Fakat karpuz tüketirken dikkat edilmesi gereken önemli bir nokta bulunuyor.
KARPUZ O KISMINI SAKIN YEMEYİN
Ara öğünü tercih ederseniz karpuzu yemeklerden en erken 2 saat sonra tüketin. Bu hem kan şekerinin dengeli seyretmesini, hem de sindirim sistemine aşırı yüklenmeyi engelliyor.
Yemekle berber tüketecekseniz o öğünde ekmeği azaltın. Çünkü her 2 besin de karbonhidrat grubuna girdiği için aynı öğünde tüketilmeleri yemeğin karbonhidrat yükünü arttırıyor, bunun sonucunda da kilo kontrolünü güçleştiriyor.
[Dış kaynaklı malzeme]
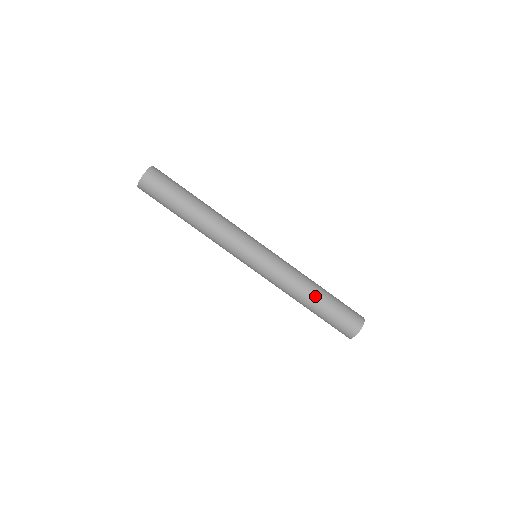
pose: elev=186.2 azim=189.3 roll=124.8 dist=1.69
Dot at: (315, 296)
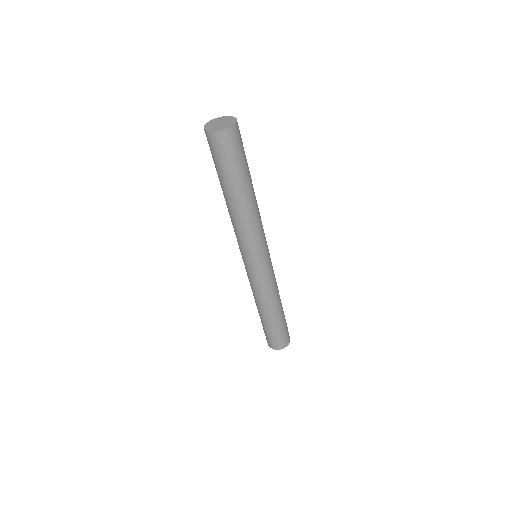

Karpuz fazla olgunlaştıkça orta kısımlarında bozulmalar ve çürümeler başlıyor. Kesildiğinde kötü koku veya ekşi bir tat hissederseniz asla yemeyin.
Su içeriği yüksek, asit seviyesi düşük olduğu için kolay bozulan bir meyve. Bu nedenle kestikten sonra buzdolabında 3 günden fazla saklamayın.
Karpuzun çekirdeği sindirilemediği için fazla tüketmemenizde fayda var, çekirdeğinin kabuklarını çıkartıp yiyebilirsiniz. Karpuz çekirdeğinin tüketiminin insan sağlığına herhangi bir zararı olduğu bilinmiyor. Ancak bazı çok fazla tüketim gerçekleştiğinde sindirim sistemine zarar verebilir. Nadir de olsa apandist sorununa yol açabileceği ifade ediliyor.